Les travaux ont été facturés le 16 juin 2016 et réceptionnés le 5 juillet 2016 avec des réserves.
Les réserves n’ont jamais été levées et, afin de préserver ses intérêts, la société SNC 19-16 a assigné en référé la société A.C.O.M. [E] aux fins d’expertise par acte du 2 mars 2017.
Le 15 septembre 2017, un expert judiciaire a été désigné par le tribunal judiciaire de Nanterre et il a rendu son rapport le 31 janvier 2022. Ce dernier, contesté par la société SNC 19-16, a fait l’objet d’un complément, lui-même contesté, mais cette fois, par la société A.C.O.M. [E].
Aucune solution n’a été trouvée pour résoudre les malfaçons et autres défauts relevés lors des expertises, les mises en demeure de la société SNC 19-16 envers la société A.C.O.M. [E] sont restées également sans réponse.
Ainsi est né le litige.
LA PROCÉDURE :
Par acte d’assignation du 2 mars 2017, la société SNC 19-16 a demandé au tribunal judiciaire de Nanterre la nomination d’un expert judiciaire aux fins d’expertiser les malfaçons qu’elle constatait dans les travaux exécutés par la société A.C.O.M. [E].
Par ordonnance du 8 juin 2017, le tribunal judiciaire de Nanterre s’est déclaré incompétent et a renvoyé l’affaire devant le tribunal de commerce de Nanterre.
Par ordonnance du 15 septembre 2017, le tribunal de commerce de Nanterre a désigné Monsieur [C] comme expert aux fins d’expertiser les éventuelles malfaçons constatées par la société SNC 19-16.
Le juge chargé des expertises ayant été saisi par les deux parties pour contestation du montant des honoraires facturés par l’expert, il a rendu une ordonnance le 20 avril 2022, ordonnance ne statuant pas sur la question posée mais sur d’autres points de fond.
Cette ordonnance a été contestée par la société A.C.O.M. [E] et un arrêt de la cour d’appel de Versailles en date du 19 janvier 2023 a annulé l’ordonnance qui confiait une mission complémentaire à l’expert.
Par acte de commissaire de justice, remis à personne morale, en date du 24 février 2023, la SNC 19-16 a fait assigner la société A.C.O.M. [E] devant le tribunal de commerce de Nanterre aux fins de statuer au fond sur ce litige.
Par jugement du 21 mars 2024, le tribunal de commerce de Nanterre s’est déclaré incompétent au profit du tribunal de commerce de Rouen.
L’affaire a été enrôlée sous le numéro 2025 000031. A l’audience du 3 février 2025, un calendrier de procédure a été fixé.

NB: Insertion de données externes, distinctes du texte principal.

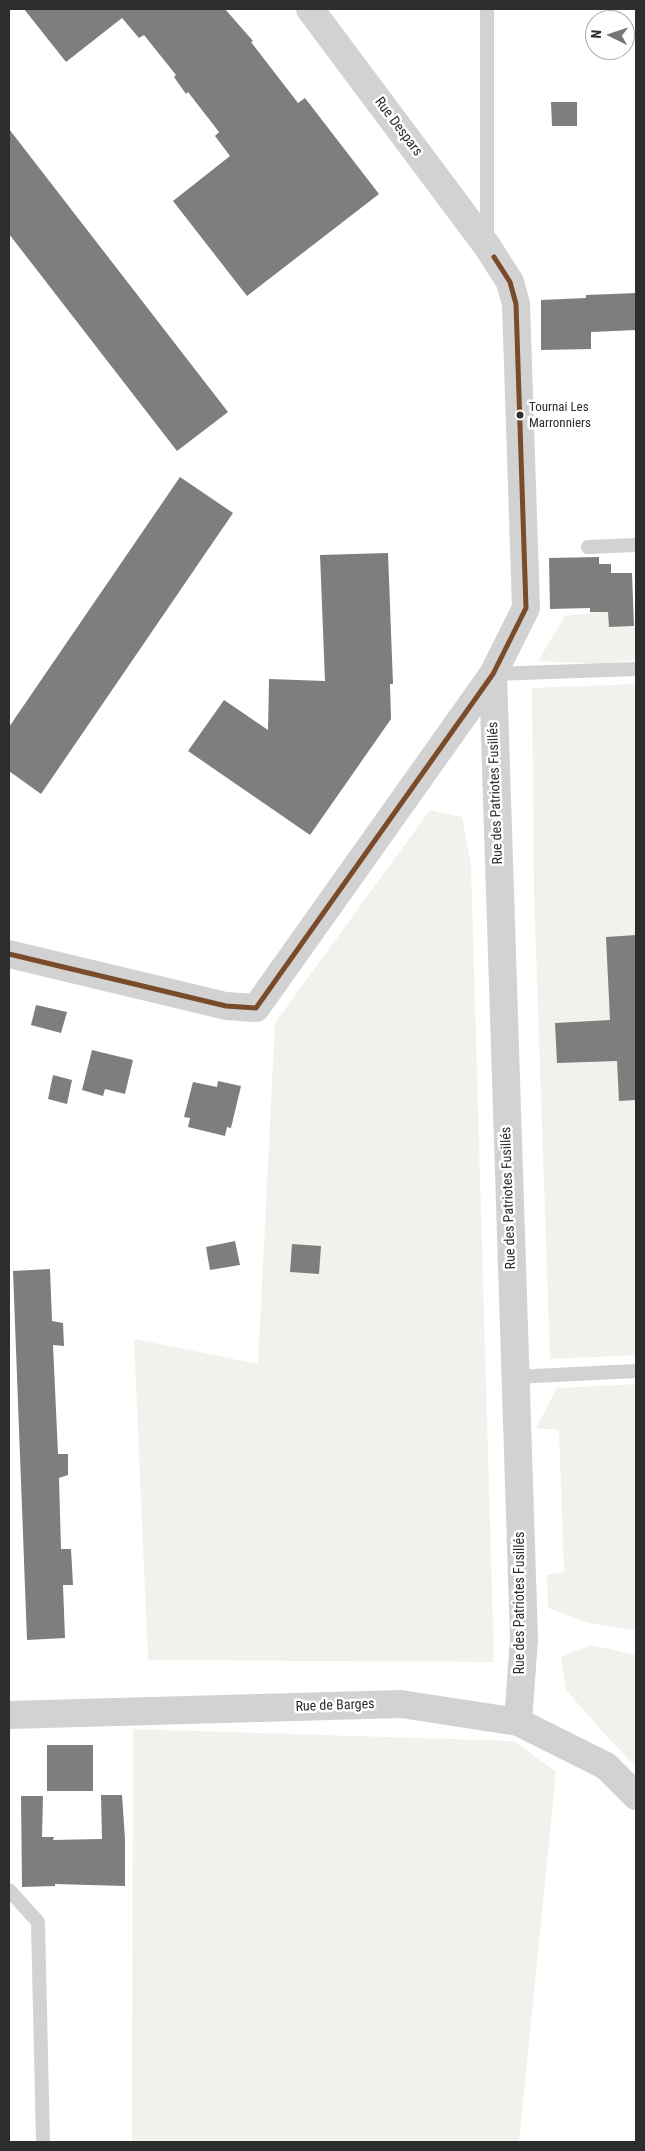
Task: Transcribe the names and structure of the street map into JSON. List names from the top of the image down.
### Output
{
  "streets": {
    "street": ["Rue Despars", "Rue des Patriotes Fusillés", "Rue de Barges"]
  },
  "crossings": [
    ["Rue Despars", "Rue des Patriotes Fusillés"],
    ["Rue des Patriotes Fusillés", "Rue de Barges"]
  ],
  "places": ["Tournai Les Marronniers"],
  "north": "left"
}
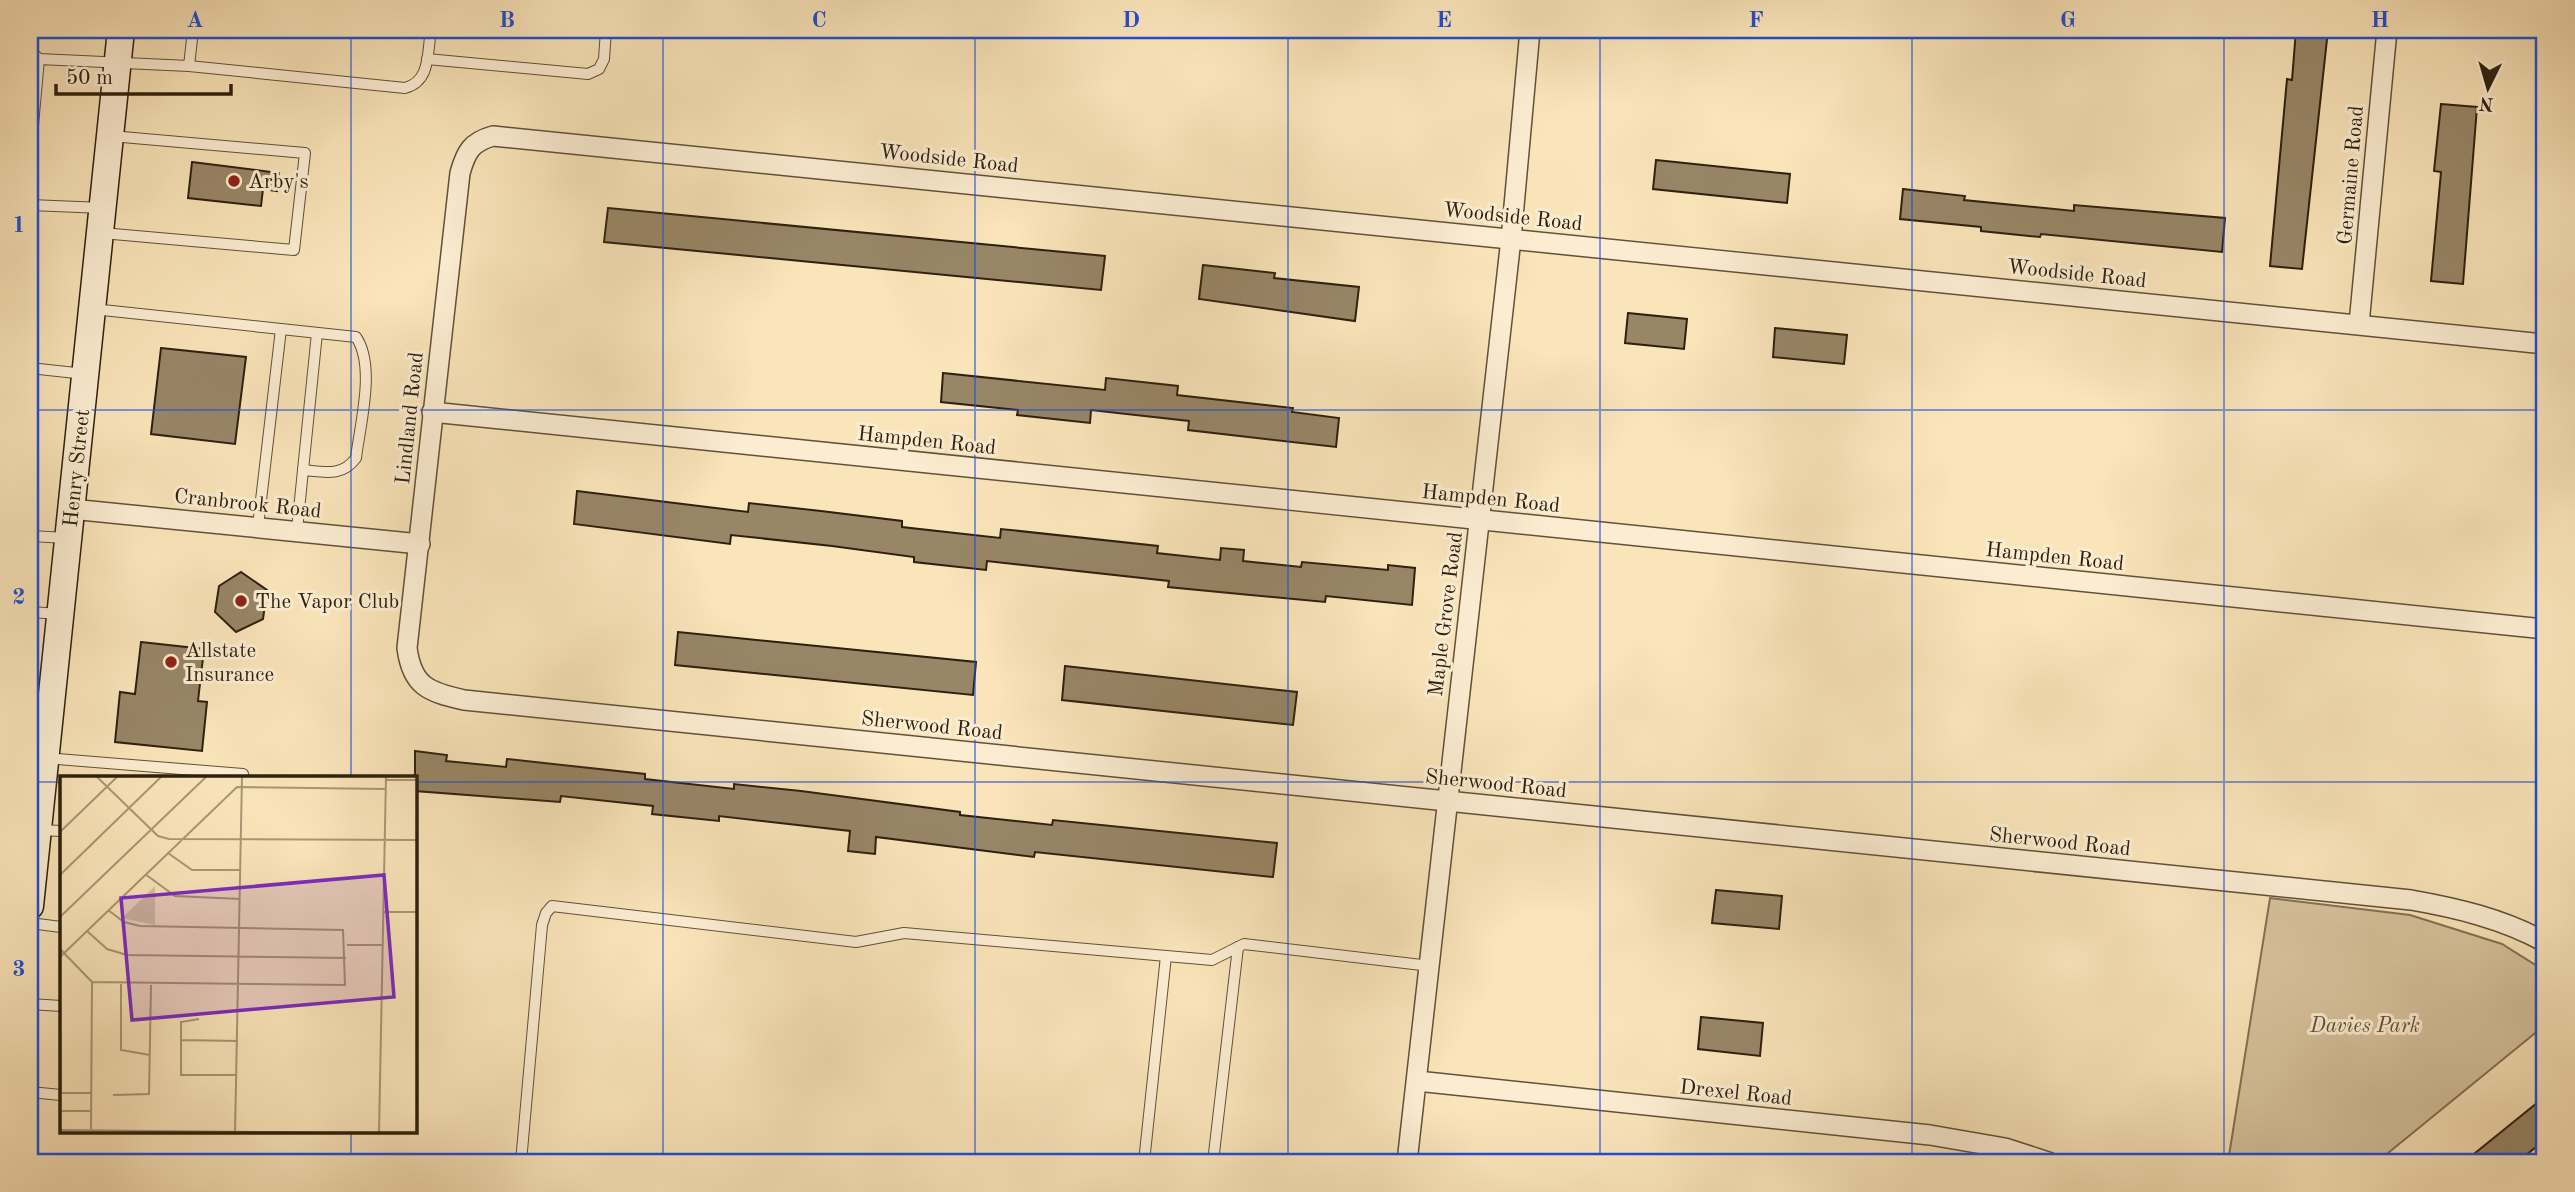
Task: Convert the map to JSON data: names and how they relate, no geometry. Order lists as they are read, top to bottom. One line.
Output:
{"streets":{"main road":["Henry Street"],"street":["Woodside Road","Germaine Road","Lindland Road","Hampden Road","Cranbrook Road","Maple Grove Road","Sherwood Road","Drexel Road"]},"crossings":[["Woodside Road","Germaine Road"],["Woodside Road","Lindland Road"],["Woodside Road","Maple Grove Road"],["Lindland Road","Hampden Road"],["Lindland Road","Cranbrook Road"],["Lindland Road","Sherwood Road"],["Hampden Road","Maple Grove Road"],["Henry Street","Cranbrook Road"],["Maple Grove Road","Sherwood Road"],["Maple Grove Road","Drexel Road"]],"parks":["Davies Park"],"places":["Arby's","The Vapor Club","Allstate Insurance"],"scale_bar":"50 m","north":"bottom","grid":{"columns":["A","B","C","D","E","F","G","H"],"rows":["1","2","3"]}}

Après sept renvois, l’audience a été clôturée en date du 5 novembre et renvoyée pour plaider à l’audience du 15 décembre 2025.
PRÉTENTIONS ET MOYENS DES PARTIES :
Par voie de conclusions n° 2 reçues le 1 er septembre 2025, la SNC 19-16 demande au tribunal de :
* déclarer la SNC 19-16 recevable et bien fondée en ses demandes.
En conséquence,
* condamner la société ACOM à payer à la SNC 19-16 la somme de 23.061 € HT au titre du préjudice matériel et ceci avec intérêts à compter du rapport du 29 novembre 2022 outre capitalisation à chaque date anniversaire de ce rapport ;
* condamner en outre la société ACOM à payer à la SNC 19-16 la somme de 6.000 € à titre de dommages et intérêts compte tenu de sa résistance particulièrement abusive en
l’état des constats faits par l’expert pendant plusieurs années et de l’avis donné le 30 janvier 2022 et renouvelé le 29 novembre 2022 compte tenu du trouble d’exploitation subi par la SNC 19-16 du fait de ces dysfonctionnements, malfaçons, non-façons et non-conformités affectant les travaux réalisés par la société ACOM ;
* condamner cette dernière au paiement de la somme de 6.000 € au titre de l’article 700 du code de procédure civile, compte tenu des diligences effectuées (3 rendez-vous d’expertise, audience de référé, audience devant le Juge du contrôle, audience au fond) outre les dépens en ce compris les frais et honoraires d’expertise dans les termes des articles 695 et 699 du code de procédure civile ;
* rappeler en tant que de besoin que l’exécution provisoire est de droit ;
* débouter la société ACOM de sa demande d’article 700 du code de procédure civile.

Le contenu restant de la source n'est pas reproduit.